I start wondering if he planned the whole switch the script routine to see how actors would respond. If I gave a crap, I would be concerned, because if I can spend a little time with a script I can do something with it. But I act totally affable about the whole thing which shows Cranky really can ACT.

The whole cluelessness of the situation was making Cranky tired and I just wanted to leave now.

The director has this look on his face like, “YES, finally, I am in charge” as he talks and talks and talks.” He is never gonna zip it ever again. His megalomania has been under wraps for a long time and has found an outlet in DIRECTOR. There is no stopping it. He is sucking all the air out of the room. I am not there as actress, but as his audience.

He continues, “How about you read another character?” And proceeds to tell me HER whole life story. Including names, and I kept getting her husband’s name and her son’s name mixed up when he was talking, so the story made no sense. It was something about a little league game and a dinner. It went on and on and on. And once again my acting skills come into play because I am able to look totally interested and engaged and COMPREHENDING the whole time. A little nod of the head here, a little thoughtful look there.
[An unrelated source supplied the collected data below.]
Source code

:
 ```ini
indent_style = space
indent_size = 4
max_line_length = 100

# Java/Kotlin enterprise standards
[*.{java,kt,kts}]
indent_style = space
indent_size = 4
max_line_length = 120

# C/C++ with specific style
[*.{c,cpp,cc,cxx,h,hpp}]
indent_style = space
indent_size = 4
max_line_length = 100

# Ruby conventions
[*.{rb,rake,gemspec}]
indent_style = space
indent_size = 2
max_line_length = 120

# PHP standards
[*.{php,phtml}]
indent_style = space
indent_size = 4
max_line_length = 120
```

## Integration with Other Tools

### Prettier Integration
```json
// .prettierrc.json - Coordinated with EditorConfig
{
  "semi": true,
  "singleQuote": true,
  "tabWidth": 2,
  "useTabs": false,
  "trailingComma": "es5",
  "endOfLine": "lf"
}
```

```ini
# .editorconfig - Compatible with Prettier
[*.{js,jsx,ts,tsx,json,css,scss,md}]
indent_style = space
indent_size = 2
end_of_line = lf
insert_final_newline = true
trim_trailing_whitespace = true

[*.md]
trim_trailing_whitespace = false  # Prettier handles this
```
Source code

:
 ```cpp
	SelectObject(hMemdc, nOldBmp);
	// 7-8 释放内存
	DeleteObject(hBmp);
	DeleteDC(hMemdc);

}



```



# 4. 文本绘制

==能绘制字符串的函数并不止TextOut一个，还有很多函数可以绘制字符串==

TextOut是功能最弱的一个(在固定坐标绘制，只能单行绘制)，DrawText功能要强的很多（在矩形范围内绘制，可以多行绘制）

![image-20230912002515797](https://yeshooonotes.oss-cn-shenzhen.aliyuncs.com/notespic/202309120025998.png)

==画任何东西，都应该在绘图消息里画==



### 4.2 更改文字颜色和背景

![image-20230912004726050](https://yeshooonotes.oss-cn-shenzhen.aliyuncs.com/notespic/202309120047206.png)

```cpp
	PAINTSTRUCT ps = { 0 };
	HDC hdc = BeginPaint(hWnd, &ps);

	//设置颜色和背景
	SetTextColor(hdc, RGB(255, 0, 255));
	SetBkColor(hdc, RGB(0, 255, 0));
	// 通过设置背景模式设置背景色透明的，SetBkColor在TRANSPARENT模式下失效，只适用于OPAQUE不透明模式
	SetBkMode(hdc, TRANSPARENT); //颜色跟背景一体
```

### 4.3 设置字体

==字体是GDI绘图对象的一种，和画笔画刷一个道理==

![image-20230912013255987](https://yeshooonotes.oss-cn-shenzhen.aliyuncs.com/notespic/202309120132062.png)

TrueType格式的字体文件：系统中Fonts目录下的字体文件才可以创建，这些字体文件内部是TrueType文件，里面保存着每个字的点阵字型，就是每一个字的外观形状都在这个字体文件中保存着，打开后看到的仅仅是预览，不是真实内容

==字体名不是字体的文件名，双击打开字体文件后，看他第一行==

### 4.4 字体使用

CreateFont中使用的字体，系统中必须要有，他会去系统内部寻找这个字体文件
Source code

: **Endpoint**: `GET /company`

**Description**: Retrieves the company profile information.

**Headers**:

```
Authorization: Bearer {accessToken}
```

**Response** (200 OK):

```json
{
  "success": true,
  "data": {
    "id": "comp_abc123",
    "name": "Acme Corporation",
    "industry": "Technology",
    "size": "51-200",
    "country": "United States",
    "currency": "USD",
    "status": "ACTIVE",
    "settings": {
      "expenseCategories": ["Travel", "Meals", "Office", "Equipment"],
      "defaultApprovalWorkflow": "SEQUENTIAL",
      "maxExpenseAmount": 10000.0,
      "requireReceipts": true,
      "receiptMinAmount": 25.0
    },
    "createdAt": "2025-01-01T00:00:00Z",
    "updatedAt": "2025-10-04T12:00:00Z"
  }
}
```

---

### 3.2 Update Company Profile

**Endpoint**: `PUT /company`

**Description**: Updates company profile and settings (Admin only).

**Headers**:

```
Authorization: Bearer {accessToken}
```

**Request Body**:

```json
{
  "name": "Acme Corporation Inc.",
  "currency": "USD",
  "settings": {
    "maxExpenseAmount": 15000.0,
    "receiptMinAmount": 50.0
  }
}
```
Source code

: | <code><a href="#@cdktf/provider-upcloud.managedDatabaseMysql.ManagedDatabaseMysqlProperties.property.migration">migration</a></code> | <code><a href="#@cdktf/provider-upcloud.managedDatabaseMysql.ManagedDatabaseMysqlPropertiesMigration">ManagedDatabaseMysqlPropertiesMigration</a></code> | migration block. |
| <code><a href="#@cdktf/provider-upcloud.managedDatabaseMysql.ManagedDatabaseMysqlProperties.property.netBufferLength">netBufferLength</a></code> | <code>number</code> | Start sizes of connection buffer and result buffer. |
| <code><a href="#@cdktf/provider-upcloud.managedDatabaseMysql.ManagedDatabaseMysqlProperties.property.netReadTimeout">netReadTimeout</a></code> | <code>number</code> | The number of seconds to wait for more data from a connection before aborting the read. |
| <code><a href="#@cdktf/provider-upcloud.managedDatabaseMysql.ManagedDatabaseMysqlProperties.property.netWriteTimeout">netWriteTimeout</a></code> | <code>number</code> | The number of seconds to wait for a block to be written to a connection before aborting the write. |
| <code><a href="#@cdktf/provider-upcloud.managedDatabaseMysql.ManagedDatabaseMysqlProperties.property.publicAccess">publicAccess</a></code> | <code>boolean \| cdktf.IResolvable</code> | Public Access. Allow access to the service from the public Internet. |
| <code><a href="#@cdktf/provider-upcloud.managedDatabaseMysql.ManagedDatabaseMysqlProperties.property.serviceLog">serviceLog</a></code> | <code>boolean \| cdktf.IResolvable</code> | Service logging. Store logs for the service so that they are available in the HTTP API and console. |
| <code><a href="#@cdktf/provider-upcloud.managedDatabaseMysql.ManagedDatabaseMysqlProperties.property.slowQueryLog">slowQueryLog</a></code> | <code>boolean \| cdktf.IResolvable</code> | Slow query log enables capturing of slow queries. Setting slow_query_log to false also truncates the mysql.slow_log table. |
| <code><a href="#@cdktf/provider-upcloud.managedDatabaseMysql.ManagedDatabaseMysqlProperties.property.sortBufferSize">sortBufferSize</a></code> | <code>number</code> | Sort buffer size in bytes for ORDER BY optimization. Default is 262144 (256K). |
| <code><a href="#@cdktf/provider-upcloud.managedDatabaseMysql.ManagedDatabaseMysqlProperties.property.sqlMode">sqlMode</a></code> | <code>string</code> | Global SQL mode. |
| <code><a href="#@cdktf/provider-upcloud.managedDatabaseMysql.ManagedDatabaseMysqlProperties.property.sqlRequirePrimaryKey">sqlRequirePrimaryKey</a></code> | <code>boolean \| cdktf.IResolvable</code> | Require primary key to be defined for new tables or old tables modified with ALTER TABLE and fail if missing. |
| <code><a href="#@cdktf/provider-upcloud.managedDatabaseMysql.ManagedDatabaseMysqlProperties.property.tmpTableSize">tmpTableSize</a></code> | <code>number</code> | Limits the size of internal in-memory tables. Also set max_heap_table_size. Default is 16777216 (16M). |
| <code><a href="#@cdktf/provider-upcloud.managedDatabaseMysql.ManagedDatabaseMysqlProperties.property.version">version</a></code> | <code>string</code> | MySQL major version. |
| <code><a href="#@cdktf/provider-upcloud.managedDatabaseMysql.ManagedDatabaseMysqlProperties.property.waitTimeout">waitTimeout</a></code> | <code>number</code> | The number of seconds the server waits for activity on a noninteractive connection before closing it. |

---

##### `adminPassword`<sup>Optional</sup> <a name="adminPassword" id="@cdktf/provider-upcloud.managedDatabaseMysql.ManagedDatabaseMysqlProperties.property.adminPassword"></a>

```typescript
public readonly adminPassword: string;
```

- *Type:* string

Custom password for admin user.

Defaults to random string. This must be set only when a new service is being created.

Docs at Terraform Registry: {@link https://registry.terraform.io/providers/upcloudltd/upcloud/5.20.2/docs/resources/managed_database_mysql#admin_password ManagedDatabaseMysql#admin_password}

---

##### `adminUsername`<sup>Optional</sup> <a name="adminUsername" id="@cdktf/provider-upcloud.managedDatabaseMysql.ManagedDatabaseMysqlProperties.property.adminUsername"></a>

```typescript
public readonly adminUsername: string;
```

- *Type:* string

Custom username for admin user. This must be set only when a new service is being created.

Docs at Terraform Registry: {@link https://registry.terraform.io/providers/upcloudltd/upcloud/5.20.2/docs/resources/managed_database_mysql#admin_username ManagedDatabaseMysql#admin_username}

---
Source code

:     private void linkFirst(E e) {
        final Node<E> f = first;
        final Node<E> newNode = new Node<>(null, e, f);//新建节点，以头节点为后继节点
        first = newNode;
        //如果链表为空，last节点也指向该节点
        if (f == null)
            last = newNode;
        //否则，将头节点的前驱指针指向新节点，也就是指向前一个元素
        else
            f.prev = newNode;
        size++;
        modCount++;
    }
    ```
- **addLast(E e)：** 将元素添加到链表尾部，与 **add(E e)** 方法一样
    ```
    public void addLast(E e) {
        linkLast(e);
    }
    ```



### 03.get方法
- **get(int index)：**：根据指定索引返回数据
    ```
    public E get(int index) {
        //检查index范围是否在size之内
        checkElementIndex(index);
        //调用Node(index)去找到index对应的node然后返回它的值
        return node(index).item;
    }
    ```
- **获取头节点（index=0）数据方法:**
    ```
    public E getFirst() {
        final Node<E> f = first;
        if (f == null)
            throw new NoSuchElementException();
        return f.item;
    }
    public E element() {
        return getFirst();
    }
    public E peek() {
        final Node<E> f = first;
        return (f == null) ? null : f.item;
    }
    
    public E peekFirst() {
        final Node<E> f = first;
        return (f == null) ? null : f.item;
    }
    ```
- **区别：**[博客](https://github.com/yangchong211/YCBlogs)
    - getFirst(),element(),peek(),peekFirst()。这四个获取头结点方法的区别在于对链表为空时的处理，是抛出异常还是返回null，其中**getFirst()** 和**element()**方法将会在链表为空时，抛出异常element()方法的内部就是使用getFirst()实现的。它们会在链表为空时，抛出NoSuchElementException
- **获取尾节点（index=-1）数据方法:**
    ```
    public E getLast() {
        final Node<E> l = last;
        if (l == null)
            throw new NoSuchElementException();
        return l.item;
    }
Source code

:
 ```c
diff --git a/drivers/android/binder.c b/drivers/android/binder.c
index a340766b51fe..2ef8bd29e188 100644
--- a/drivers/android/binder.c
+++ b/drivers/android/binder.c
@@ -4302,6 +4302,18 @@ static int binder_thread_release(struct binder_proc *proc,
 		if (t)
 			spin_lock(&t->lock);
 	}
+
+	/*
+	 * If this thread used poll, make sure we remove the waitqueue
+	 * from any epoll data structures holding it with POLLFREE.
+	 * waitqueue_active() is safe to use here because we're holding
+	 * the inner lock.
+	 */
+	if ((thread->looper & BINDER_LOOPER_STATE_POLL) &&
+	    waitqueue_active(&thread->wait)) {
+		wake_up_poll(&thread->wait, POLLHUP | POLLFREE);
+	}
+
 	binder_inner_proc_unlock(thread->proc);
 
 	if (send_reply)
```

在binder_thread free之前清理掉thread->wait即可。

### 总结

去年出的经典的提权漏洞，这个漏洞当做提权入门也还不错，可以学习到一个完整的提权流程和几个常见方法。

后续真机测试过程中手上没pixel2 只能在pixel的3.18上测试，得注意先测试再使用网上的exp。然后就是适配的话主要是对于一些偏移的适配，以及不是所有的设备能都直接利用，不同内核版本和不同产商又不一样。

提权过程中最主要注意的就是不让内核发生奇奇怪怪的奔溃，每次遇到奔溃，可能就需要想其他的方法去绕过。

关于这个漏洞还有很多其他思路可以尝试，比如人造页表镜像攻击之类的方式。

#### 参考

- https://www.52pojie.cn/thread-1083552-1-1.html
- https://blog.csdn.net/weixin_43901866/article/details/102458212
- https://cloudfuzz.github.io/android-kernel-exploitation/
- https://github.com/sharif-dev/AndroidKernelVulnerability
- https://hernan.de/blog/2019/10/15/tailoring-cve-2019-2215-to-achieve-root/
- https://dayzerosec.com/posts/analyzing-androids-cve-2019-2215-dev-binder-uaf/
Then he hands me the script and this character says TWO WORDS. I am not kidding,TWO WORDS. After the twenty-minute build up with the little league and all.

This is what happens when a director is high on his project. Nice for him, but does not help me. My little actress animal self just wants what’s in the script and how it will affect her. My actress animal does not want to listen to someone who loves to hear himself talk and talk and talk and talk.

Directors who talk too much make my eyes glaze over. I’m an intuitive actor. I need a feeling, not a diatribe. The diatribe kills it. I want to find out what the script does to me and no director can tell me that. They can help you mold and hone what you find hopefully.

The thing when the director wants to sit down and spend days going over the script line by line discussing what each word means is death to me. I have no idea what anything means until I do it, say it, AM it. It also really makes the hair on the back of my neck stand up when another actor starts talking about the meaning/significance of one of MY lines.

But that’s what those sit down with the script and analyze it sessions lead to. People feel they have to say something. Something intelligent sounding. GAG ME GAG ME. I never feel compelled to say anything if a director does this. I once had to do it for two days. I just wanted it to be over, so I figured the less I contributed the sooner it would end.

“It seems like you’re shutting down,” a director said to me during the torture analysis. Shutting down? “No, no I’m trying to wipe everything out of my mind the minute it is said, so it won’t screw up my rehearsal process,” I thought. But I didn’t say that. I smiled and said, “Oh?” like I was surprised and didn’t mean it.

The teacher I love always says, “Find out what happens to you.” Well nothing much is happening if we’re gonna intellectualize the play and every word in it.

Cranky is an intelligent person but not an intellectual actor. Cranky uses animal brain not intelligent brain to act. I can read a script and find the clues. I’m a writer. Good directors can say the exact few words I need to hear and can like make me cry. “Good directors” being the ones who work the way Cranky likes to work, of course.